Cornell, 55, is a former president and CEO of Sam’s Club and most recently was CEO of PepsiCo Americas Foods, the largest of PepsiCo Inc.’s four divisions.

To Target, he brings an impressive record compiled over 30 years at some of the world’s leading retail and consumer products companies. At PepsiCo, he was responsible for Frito-Lay North America, Quaker Foods, and PepsiCo’s entire Latin America food and snack business. PepsiCo Americas Foods is the

Before rejoining PepsiCo, where he had worked earlier in his career, in 2012, Cornell had been president and CEO of Walmart’s Sam’s Club division, where he led changes that produced significant improvement in sales and profits. He also served as CEO at Michaels Stores Inc. and before that was executive vice president and chief marketing officer at Safeway Inc.

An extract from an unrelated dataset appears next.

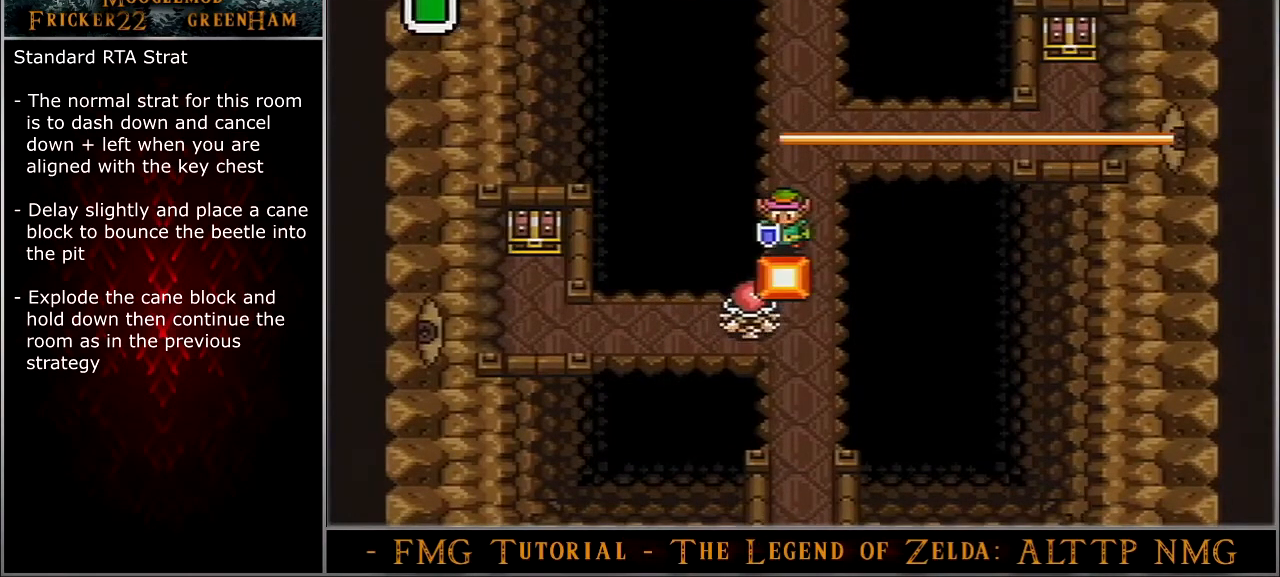
{"buttons": ["Y"], "events": [[334, "Y", "down"]]}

"As we seek to aggressively move Target forward and establish the company as a top omni-channel retailer, we focused on identifying an extraordinary leader who could bring vision, focus and a wealth of experience to our transformation," says Roxanne Austin, interim non-executive chairman. "The board is confident that Brian’s diverse and broad experience in retail and consumer products as well as his passion for leading high-performing teams will propel Target forward."

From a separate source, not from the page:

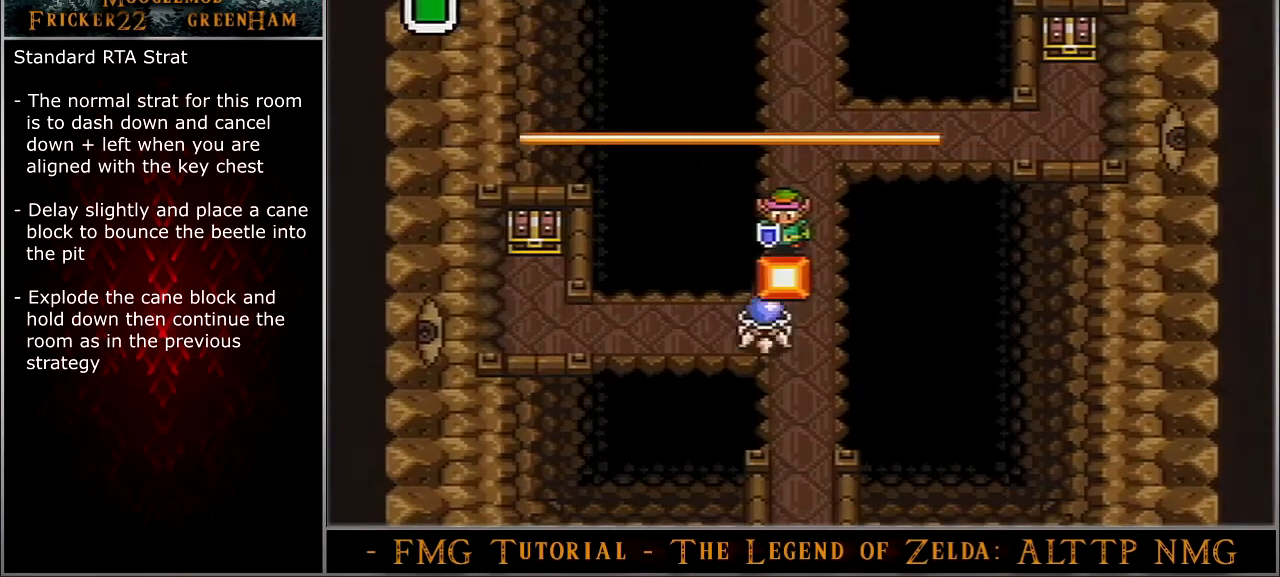
{"buttons": ["Y"], "events": []}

The discount store operator’s chief financial officer, John Mulligan, had served as interim CEO since Gregg Steinhafel stepped down as chairman, president and CEO in May.

After succeeding Robert Ulrich in 2008, Steinhafel’s tenure was marked by a succession of setbacks, including decelerated sales growth in the United States, an unsuccessful relaunch of Target.com, a failed entry into the Canadian market and, finally, a massive data breach during last year’s holiday season that crippled year-end sales.

Cornell faces major challenges in attempting to turn Target around. Some analysts have suggested that the retailer should fold its unsuccessful Canadian operation, which has generated operating losses of $1.64 billion since 2011.

But Target’s problems are not limited to Canada. Despite the development and rollout of its PFresh format, designed to increase customer traffic with the offer of a limited grocery assortment that includes some fresh food, the chain has struggled in recent years to sustain robust sales growth in the United States.

The success of another format initiative launched under Steinhafel, City Target, is unclear. After opening eight of the stores, which have a smaller footprint and an edited product assortment, there are apparently no plans to open any more locations during 2014, according to published reports.

What Cornell can draw on is Target’s legacy of sharp, differentiated merchandising and perhaps the best marketing in mass market retailing.

"I am honored and humbled to join Target as the first CEO hired from outside the company," he says. "I am committed to empowering this talented team to realize its full potential, lead change and strengthen the love guests have for this brand. As we create the Target of tomorrow, I will focus on our current business performance in both the U.S. and Canada, and on how we accelerate our omnichannel transformation."

Pharmacy remains one of Target’s strengths. The discounter is the nation’s seventh-largest retail pharmacy operator, with 1,665 pharmacies and estimated prescription sales of $4.9 billion.